Dataset extract section start
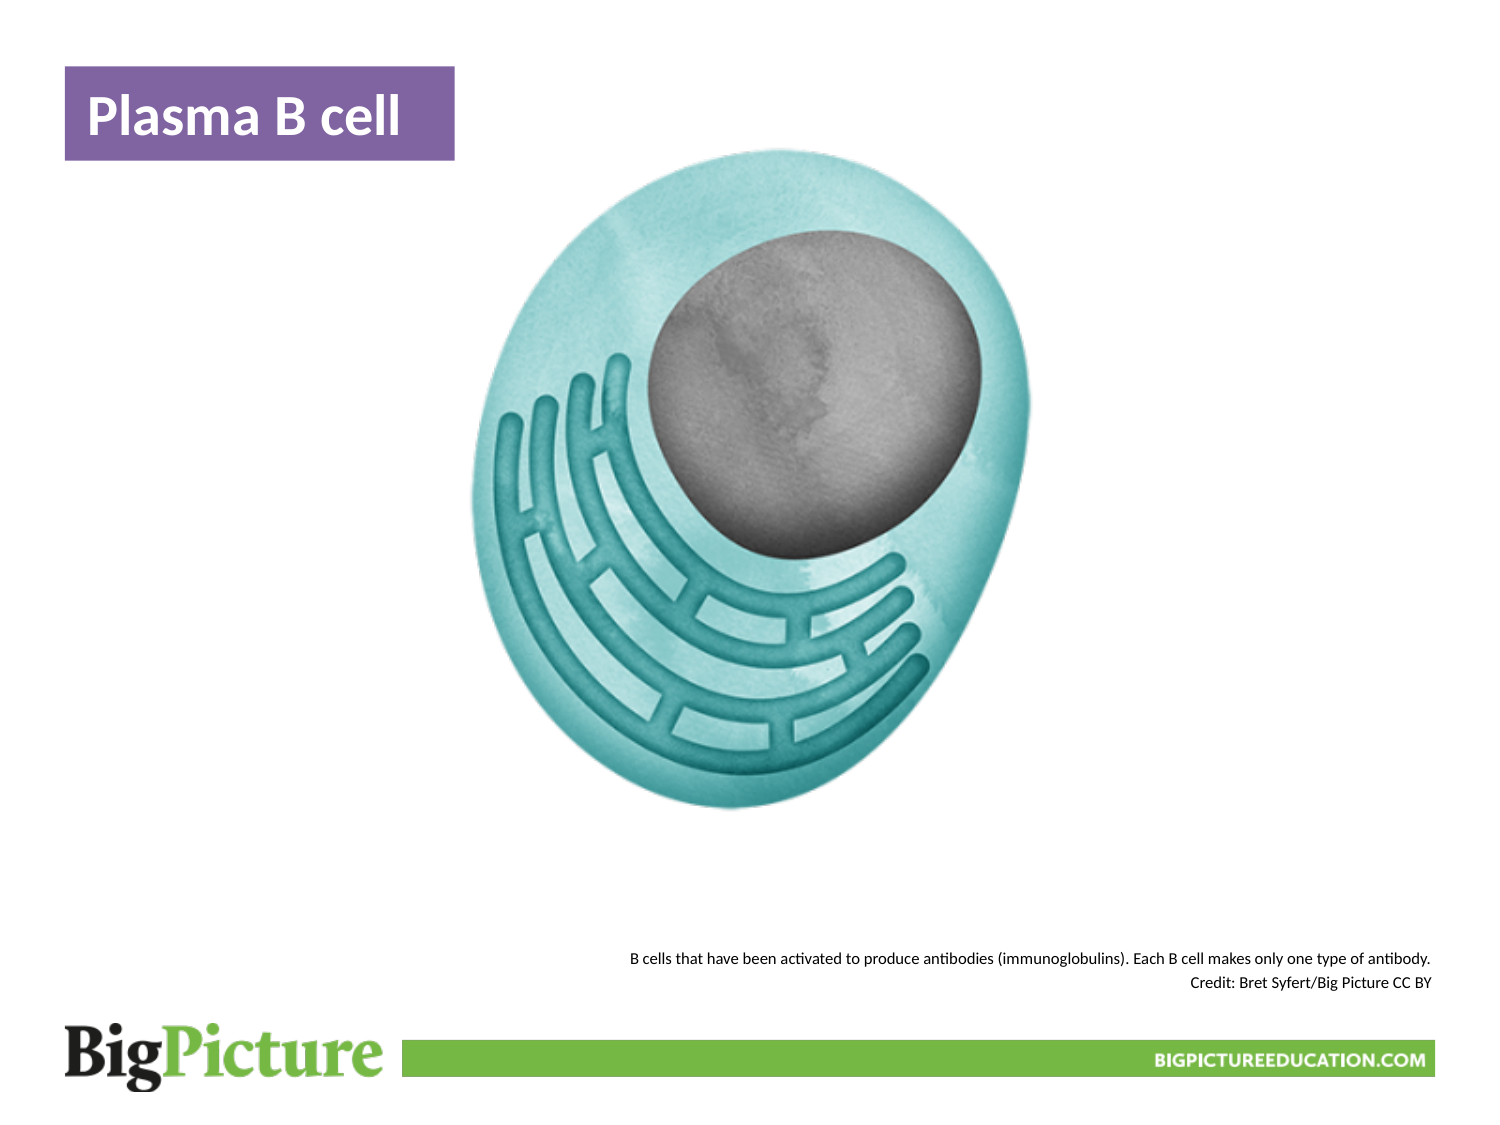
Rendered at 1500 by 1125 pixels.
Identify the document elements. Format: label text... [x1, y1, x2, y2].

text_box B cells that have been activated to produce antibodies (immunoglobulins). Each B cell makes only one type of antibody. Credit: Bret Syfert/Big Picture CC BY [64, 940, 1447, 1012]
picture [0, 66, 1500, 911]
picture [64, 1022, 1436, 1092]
Dataset extract section end
Dataset extract section start
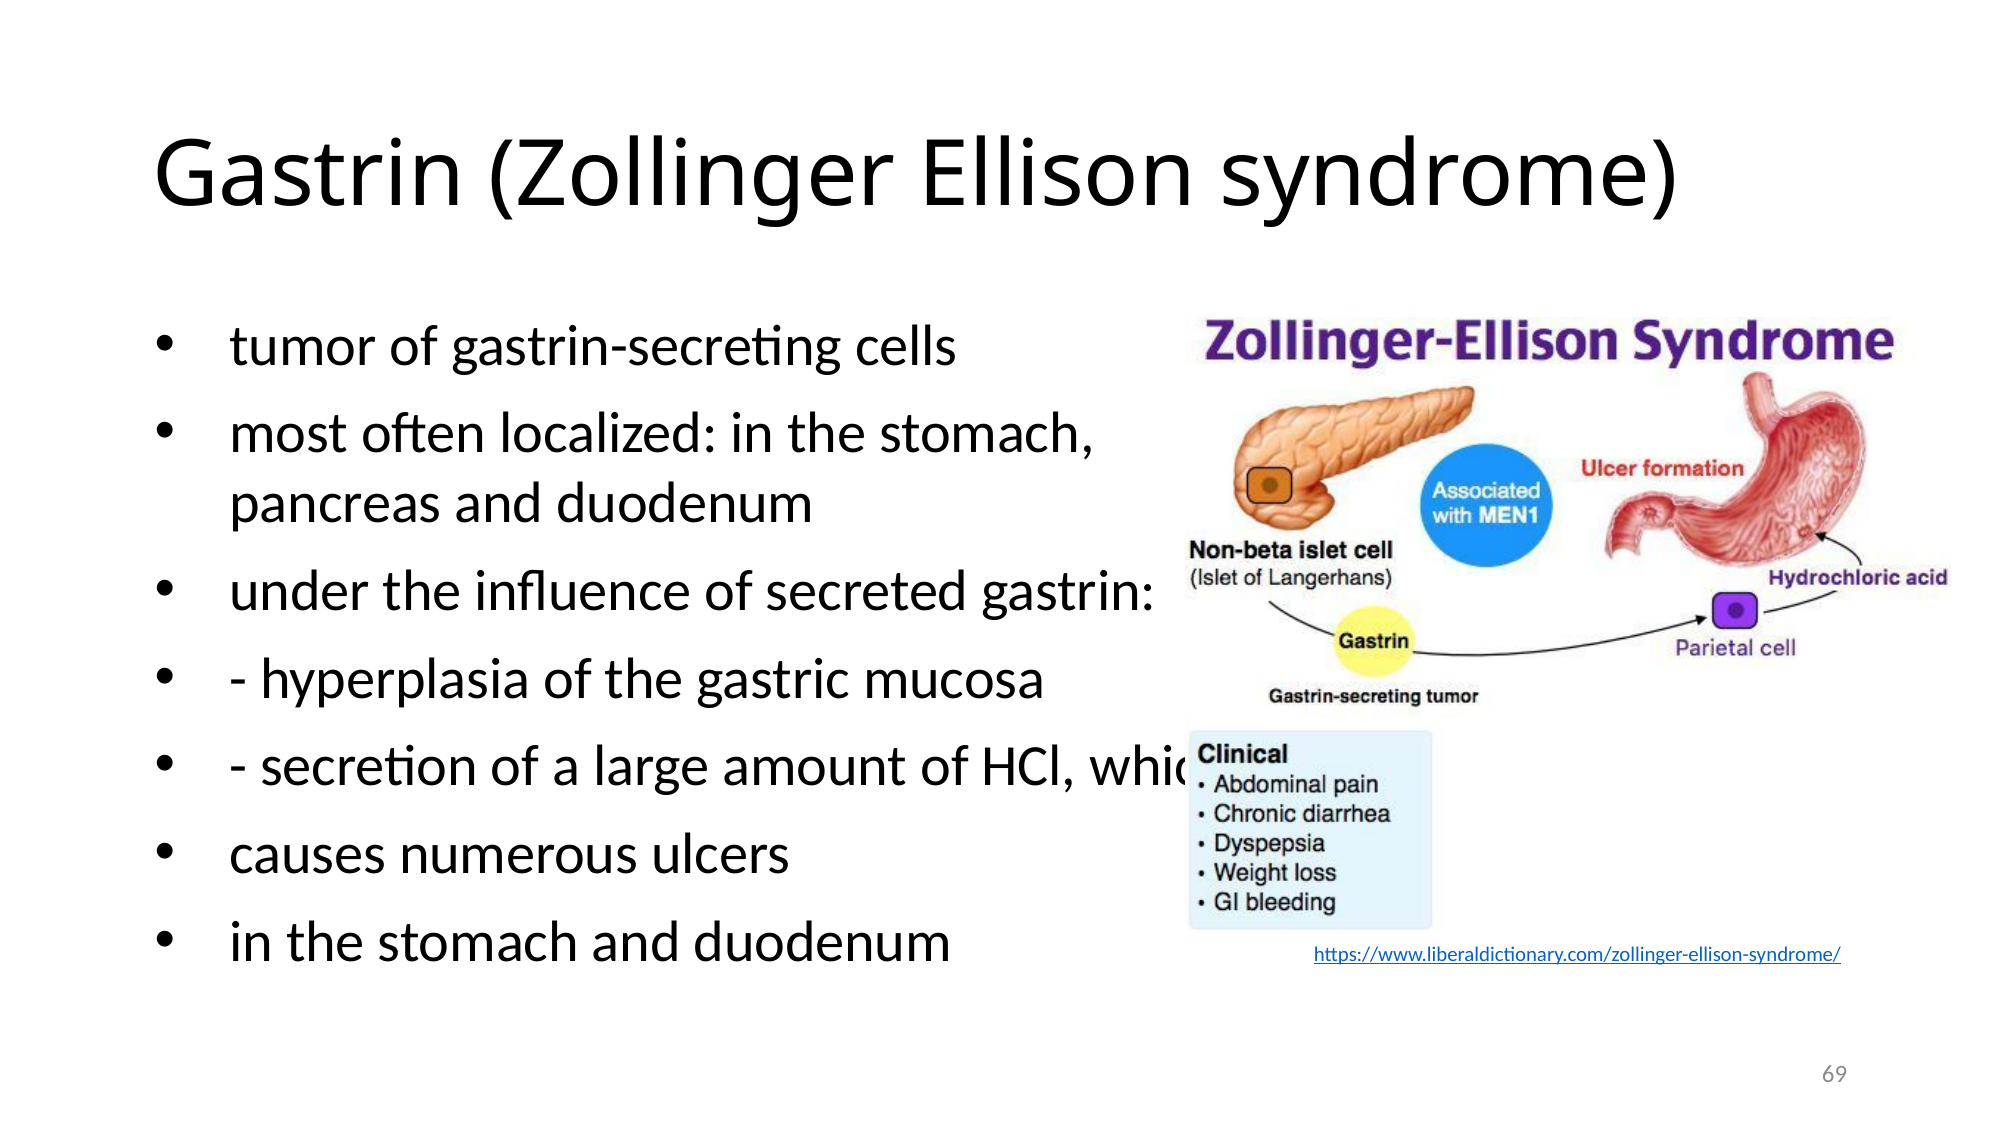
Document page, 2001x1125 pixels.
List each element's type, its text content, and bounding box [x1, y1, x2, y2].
Dataset extract section end
▶ [Task instructions]: Work out how many lines in the data above contain the word "pixels" and respond with that number only.

▶ [Result]: 2